Le progressif et exaltant Ulrike sonne le retour de rythmes plus endiablés. Après un démarrage limpide, le morceau fait monter l’orage jusqu’à une salvatrice explosion. Le public chaleureux dès les premiers instants du set entre littéralement en ébullition sur cette partie finale menée tambour battant. Le lumineux Cranes Fly colle des sourires aux lèvres et des fourmis dans les gambettes à toute la salle. L’inédit et tout aussi entraînant Lentillières suit (morceau rendant hommage à de chouettes jardins communautaires et militants d’un quartier de Dijon) avant que ne résonne enfin le riff hypnotique et irrésistible de The Sheep That Said Moo. Le vertige montera encore d’un cran avec le tourbillonnant Apo interprété dans une version allongée et surpuissante qui met définitivement la foule en transe. Le révolté et survolté Tralala conclut le set en beauté, même si tout le monde sait bien qu’il est hors de question que nous en restions là.

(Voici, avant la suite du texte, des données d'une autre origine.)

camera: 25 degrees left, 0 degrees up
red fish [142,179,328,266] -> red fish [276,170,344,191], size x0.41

Une courte pause et la bande revient triomphalement sous un tonnerre d’applaudissement pour un généreux rappel de trois morceaux. Sur l’impérieux et imparable 49, Liz Moscarola lâche les amarres et s’en donne à cœur joie autant au niveau vocal que gestuel. Comme tout au long du concert, elle impressionne par sa présence scénique et sa capacité à se camper en véritable œil du cyclone de cette merveilleuse tornade bigarrée. L’excellent Misteriosa Furiosa, ses contre-pieds dégingandés et sa montée finale nous maintiennent au septième ciel avant le coup de grâce. Plutôt que de rééditer le superbe chant a capella en plein public qui avait conclu leur prestation de 2012, ils nous décochent une reprise ébouriffante de l’inoxydable Jaloux Saboteurs de Maître Gazonga, tube tchadien des années 80 aussi surréaliste que capable d’enflammer le dancefloor le plus récalcitrant.

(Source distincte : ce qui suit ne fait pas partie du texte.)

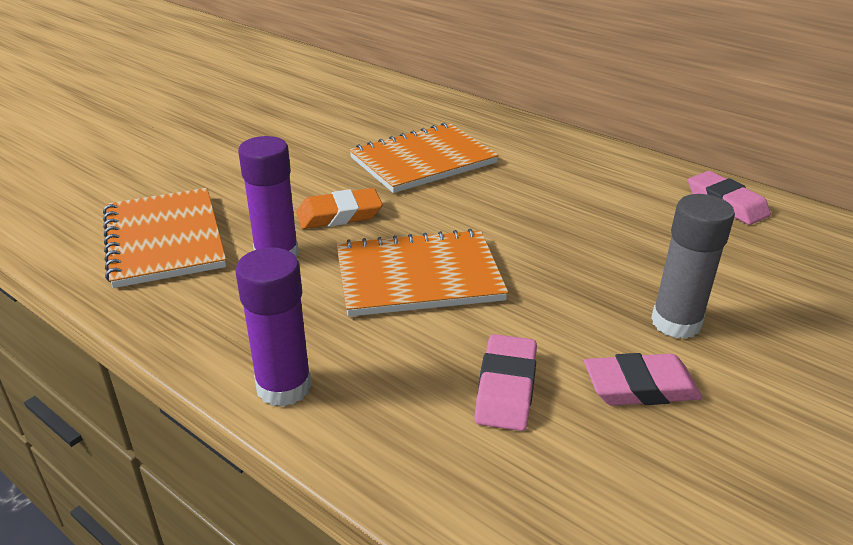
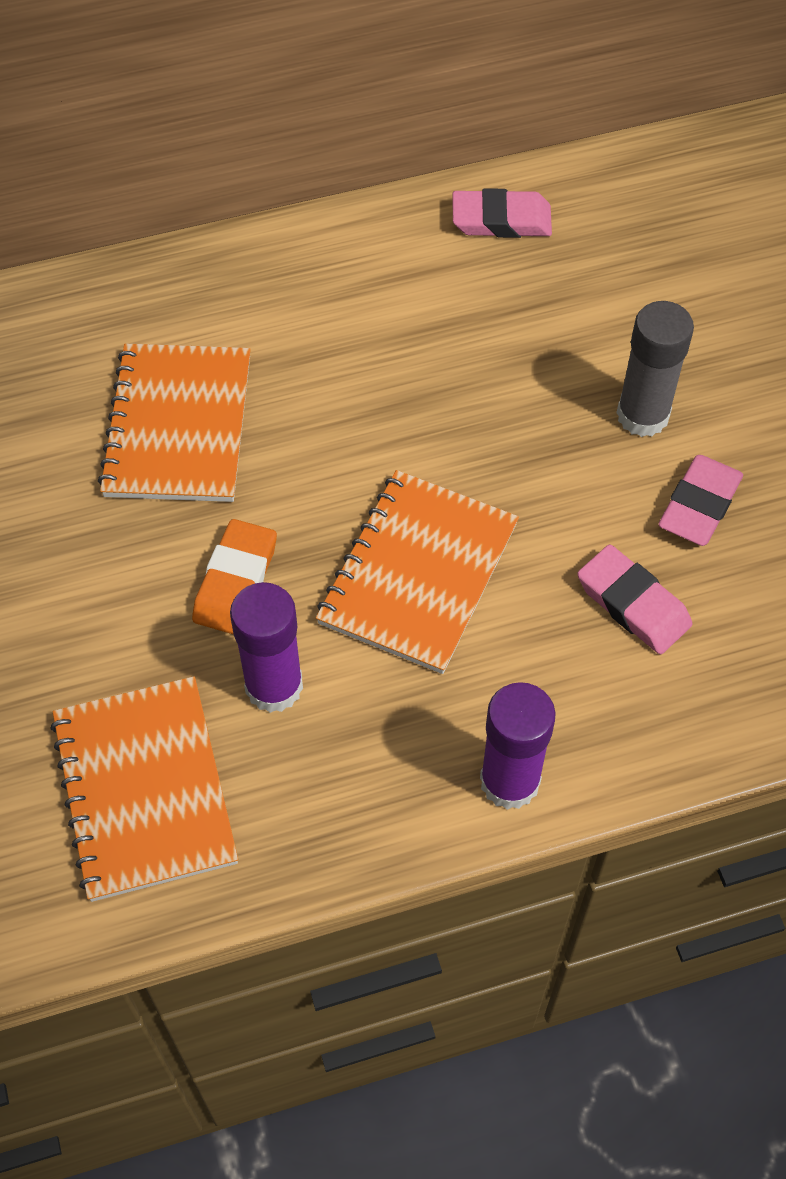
camera: 55 degrees left, 25 degrees up
orange notebook [103,188,226,288] -> orange notebook turned 60 degrees clockwise [50,676,238,902]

En une bonne heure, l’Orchestre Tout Puissant Marcel Duchamp nous a fait l’éblouissante et réjouissante confirmation de son talent et s’inscrit donc définitivement dans notre shortlist des groupes que nous avons gravés en plein cœur. Tout le monde a mal à la gorge d’avoir beuglé en chœur les refrains, mal aux pattes d’avoir dansé comme de beaux diables mais tous ont envie de trainer pour profiter encore un peu de l’euphorie offerte par l’incroyable capacité du groupe à communiquer aussi pleinement son énergie et sa complicité. Nous en profiterons pour acheter leurs 45 tours qui nous manquaient encore et pour causer avec le charmant Wilf Plum de ses souvenirs de Rennes et de son excellent autre projet Two Pin Din (en compagnie du guitariste de No Means No et de GW Sok de The Ex). Il nous a laissé espérer une tournée du trio l’an prochain. Si ça se fait effectivement, nous serons les premiers à vous en parler.